Depoimentos de “camisas brancas”
Orlando Ribas, 52, dirigente sindical há 30 anos, é secretário geral do Sindicato Único da Construção de Caracas, Miranda e Vargas (dois estados), com oito mil filiados - “As duas manifestações são fruto de distintas correntes, uma independente e a outra que apóia Chávez, nós não temos ligação com partidos políticos. O aumento de 30% do salário mímino temos que aceitar por obrigação, mas não corresponde às expectativas, porque a inflação devora rapidamente. (Venezuela tem um dos maiores índices de inflação da América Latina, no ano passado chegou a 22,5%). A CTV vai continuar existindo, enquanto a UNT vai ser substituída por outra central, a FSBT, que apóia Chávez. Nossas bandeiras de luta você pode ver aí nas faixas e cartazes: contra o alto custo de vida, pela liberdade sindical (sem intervenção do governo), pela discussão das convenções coletivas, pagamento de indenizações a aposentados e debate sobre o currículo escolar” (há uma polêmica aqui sobre a implantação de um novo currículo).

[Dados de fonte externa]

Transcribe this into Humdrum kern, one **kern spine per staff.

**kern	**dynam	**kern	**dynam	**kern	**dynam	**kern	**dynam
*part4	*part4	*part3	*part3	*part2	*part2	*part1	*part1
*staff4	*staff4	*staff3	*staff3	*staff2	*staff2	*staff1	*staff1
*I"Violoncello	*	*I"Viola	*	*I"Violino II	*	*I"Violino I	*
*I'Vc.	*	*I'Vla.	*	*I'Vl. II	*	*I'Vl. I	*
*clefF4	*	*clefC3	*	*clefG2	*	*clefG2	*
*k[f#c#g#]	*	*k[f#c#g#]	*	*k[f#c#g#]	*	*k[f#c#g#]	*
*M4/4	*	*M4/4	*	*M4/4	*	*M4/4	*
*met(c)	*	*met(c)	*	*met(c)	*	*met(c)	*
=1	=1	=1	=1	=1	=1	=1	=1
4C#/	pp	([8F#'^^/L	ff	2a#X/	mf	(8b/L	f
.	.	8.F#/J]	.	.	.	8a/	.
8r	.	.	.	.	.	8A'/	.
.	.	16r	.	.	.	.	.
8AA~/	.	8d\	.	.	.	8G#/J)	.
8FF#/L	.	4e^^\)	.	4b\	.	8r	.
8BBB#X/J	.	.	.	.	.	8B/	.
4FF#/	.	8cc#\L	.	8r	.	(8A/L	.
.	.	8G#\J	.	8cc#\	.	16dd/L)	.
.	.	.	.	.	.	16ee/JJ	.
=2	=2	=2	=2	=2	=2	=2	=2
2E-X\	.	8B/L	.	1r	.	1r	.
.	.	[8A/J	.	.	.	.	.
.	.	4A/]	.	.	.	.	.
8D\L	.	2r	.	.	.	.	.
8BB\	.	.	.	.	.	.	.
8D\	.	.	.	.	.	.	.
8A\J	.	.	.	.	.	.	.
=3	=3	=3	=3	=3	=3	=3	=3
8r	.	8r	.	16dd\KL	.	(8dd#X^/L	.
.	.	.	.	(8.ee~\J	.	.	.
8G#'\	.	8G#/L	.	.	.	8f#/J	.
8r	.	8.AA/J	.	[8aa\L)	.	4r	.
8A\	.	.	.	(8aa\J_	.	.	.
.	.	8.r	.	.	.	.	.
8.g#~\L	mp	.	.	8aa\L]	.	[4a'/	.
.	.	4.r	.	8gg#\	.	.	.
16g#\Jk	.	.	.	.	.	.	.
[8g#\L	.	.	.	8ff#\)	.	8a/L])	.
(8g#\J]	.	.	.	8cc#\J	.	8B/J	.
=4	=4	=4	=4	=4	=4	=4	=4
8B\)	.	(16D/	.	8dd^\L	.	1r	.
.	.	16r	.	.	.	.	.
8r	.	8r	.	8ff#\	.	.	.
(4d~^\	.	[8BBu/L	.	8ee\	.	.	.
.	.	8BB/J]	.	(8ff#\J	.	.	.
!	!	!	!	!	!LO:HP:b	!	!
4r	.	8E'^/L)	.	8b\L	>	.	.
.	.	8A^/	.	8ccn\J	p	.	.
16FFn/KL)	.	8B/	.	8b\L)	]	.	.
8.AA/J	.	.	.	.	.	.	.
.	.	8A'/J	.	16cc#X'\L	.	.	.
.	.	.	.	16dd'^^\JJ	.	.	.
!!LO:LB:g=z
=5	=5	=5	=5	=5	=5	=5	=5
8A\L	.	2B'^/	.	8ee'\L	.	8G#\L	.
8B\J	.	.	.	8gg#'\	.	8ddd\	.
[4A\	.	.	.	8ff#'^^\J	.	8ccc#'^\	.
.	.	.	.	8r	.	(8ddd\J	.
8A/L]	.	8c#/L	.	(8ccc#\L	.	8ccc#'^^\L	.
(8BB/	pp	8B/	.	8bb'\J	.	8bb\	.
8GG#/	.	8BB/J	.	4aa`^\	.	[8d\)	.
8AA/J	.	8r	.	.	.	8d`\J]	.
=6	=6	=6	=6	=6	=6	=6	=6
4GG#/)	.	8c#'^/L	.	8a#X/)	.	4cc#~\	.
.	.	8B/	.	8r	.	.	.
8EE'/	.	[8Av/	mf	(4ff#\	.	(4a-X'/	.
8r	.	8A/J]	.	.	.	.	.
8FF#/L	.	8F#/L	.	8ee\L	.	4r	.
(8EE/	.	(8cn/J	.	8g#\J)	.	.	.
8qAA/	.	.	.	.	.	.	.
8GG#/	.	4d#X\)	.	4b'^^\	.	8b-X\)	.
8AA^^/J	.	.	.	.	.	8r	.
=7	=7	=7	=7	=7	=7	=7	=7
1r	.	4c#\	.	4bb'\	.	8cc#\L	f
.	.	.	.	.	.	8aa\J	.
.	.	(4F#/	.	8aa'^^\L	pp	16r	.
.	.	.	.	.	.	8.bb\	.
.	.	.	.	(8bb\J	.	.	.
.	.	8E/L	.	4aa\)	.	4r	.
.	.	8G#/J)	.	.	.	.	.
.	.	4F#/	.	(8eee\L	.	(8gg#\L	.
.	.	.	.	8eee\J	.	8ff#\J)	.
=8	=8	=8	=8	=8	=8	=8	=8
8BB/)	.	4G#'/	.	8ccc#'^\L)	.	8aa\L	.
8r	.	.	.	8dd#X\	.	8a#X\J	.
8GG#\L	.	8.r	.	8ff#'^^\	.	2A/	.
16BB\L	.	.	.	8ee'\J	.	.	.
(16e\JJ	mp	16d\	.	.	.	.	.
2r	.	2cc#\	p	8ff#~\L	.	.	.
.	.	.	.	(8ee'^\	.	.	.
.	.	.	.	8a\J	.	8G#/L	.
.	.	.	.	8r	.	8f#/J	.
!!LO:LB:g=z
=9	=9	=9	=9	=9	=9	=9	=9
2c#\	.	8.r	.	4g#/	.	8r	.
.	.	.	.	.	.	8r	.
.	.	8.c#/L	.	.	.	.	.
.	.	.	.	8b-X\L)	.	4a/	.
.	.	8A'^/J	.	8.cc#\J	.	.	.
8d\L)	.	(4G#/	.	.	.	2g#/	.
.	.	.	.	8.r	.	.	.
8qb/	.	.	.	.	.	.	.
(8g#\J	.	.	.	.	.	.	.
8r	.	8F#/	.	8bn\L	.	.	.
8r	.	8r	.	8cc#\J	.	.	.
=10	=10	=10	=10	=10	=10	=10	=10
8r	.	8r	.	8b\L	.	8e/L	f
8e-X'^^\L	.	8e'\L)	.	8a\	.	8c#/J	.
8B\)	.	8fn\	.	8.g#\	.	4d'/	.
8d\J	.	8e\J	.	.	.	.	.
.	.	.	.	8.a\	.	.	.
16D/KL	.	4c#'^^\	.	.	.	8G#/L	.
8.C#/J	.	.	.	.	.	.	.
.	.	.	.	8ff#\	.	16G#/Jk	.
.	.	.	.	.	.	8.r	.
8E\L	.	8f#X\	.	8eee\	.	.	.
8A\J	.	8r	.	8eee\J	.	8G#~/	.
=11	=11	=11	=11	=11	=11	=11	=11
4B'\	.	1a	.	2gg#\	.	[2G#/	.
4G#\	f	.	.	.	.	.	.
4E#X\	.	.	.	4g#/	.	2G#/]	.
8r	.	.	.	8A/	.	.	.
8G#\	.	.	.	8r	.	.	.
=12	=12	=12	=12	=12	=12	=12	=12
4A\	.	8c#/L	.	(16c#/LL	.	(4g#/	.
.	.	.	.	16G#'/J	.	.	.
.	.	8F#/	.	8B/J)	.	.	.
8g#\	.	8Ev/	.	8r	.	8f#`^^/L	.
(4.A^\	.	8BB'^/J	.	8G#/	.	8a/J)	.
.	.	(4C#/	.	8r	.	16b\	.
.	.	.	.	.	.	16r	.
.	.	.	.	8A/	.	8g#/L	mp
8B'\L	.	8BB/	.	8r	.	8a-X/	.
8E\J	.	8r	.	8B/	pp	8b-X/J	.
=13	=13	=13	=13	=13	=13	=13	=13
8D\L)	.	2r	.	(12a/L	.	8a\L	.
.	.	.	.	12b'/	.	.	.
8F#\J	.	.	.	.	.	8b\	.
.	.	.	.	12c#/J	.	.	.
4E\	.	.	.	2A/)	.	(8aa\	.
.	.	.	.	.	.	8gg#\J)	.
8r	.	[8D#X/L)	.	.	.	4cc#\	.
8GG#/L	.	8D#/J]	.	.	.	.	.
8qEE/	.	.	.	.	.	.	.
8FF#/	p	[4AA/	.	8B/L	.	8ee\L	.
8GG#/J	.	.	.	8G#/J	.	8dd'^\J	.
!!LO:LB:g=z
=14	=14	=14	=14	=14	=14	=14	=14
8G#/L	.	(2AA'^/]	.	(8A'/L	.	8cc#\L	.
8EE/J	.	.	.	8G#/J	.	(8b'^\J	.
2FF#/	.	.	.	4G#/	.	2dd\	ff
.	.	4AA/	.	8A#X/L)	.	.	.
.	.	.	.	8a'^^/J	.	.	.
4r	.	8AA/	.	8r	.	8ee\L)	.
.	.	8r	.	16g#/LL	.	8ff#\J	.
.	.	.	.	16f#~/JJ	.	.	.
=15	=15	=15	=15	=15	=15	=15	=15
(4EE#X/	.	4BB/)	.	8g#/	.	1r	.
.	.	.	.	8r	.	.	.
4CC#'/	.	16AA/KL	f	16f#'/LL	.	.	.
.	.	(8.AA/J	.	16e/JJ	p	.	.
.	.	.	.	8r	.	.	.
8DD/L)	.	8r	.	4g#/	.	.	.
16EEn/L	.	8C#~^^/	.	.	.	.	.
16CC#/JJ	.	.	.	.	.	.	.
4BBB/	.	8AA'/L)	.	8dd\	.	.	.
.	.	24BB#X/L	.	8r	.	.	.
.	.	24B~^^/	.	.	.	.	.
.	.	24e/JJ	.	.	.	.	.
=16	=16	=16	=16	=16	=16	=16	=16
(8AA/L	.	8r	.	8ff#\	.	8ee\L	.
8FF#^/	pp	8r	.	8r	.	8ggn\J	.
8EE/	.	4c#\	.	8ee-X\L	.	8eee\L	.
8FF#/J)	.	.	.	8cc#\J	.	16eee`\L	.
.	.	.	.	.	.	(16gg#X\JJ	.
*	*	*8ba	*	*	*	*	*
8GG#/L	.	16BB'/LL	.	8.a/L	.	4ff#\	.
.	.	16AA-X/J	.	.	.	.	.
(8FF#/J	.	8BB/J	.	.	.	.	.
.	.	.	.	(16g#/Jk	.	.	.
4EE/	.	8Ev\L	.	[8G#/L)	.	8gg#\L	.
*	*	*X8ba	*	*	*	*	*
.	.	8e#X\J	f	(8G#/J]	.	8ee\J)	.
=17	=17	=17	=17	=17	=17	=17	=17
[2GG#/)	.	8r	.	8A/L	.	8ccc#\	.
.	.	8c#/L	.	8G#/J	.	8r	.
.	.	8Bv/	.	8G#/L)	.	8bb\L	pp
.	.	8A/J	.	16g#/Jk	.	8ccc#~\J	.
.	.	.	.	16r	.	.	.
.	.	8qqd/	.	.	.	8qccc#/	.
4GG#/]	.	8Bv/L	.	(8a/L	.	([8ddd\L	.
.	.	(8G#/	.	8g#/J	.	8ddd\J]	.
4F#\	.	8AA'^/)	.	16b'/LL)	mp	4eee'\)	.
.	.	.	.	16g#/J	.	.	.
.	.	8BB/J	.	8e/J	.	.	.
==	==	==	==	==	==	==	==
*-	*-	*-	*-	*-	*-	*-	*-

Carlos Eduardo, 34, solteiro, uma filha, trabalhador social - “Aqui estamos reivindicando, para que não se imponha o projeto socialista, nem o currículo escolar bolivariano. Queremos a construção de uma Venezuela para todos. Chávez é totalitário, tem um projeto comunista marxista que não queremos. O aumento de 30% é insignificante, porque a inflação até março chegou a 42%, não é justo. Não sou de nenhum sindicato, nem de partido, defendo o bem-estar social e mais segurança”.
Mariela Ramos, 51, casada, três filhos - “Não, não estou participando da manifestação, aqui realmente as pessoas são contra o presidente Chávez, eu o apóio em algumas coisas. Sou militante da Igreja Católica” (Na verdade, estava distribuindo figurinhas da Madre Candelaria de San José, beatificada no início da semana em Caracas, para angariar donativos. Pregou uma no bolso da minha camisa, mas dei uma desculpa para não dar dinheiro e ela desistiu numa boa).
José Zambrano, 41, solteiro, dois filhos, supervisor escolar, é filiado ao Sindicato dos Operários Educacionais e ao partido político Copei - “Apóio Chávez em algumas coisas, como na área de seguro social, as pensões para pessoas da terceira idade. Porém, condeno a qualidade da educação, que baixou cerca de 40%; ele diz que vai eliminar a burocracia, mas agora ela está pior; a família Chávez agora é dona de terras (um deputado fez recentemente uma denúncia neste sentido), enquanto os pobres continuam pobres”.
Comentários
Já que o blog cita o piso salarial brasileiro, é bom explicar que o atual alcançou o patamar de US$ 245dólares, mas a nossa inflação anual permanece entre 4% a 4,5%. É bom lembrar também o quanto o Governo Lula avançou nessa questão, comparando que no Governo Fernando Henrique Cardoso o salário mínimo chegou ao máximo de US$ 56,00. Dá pra comparar?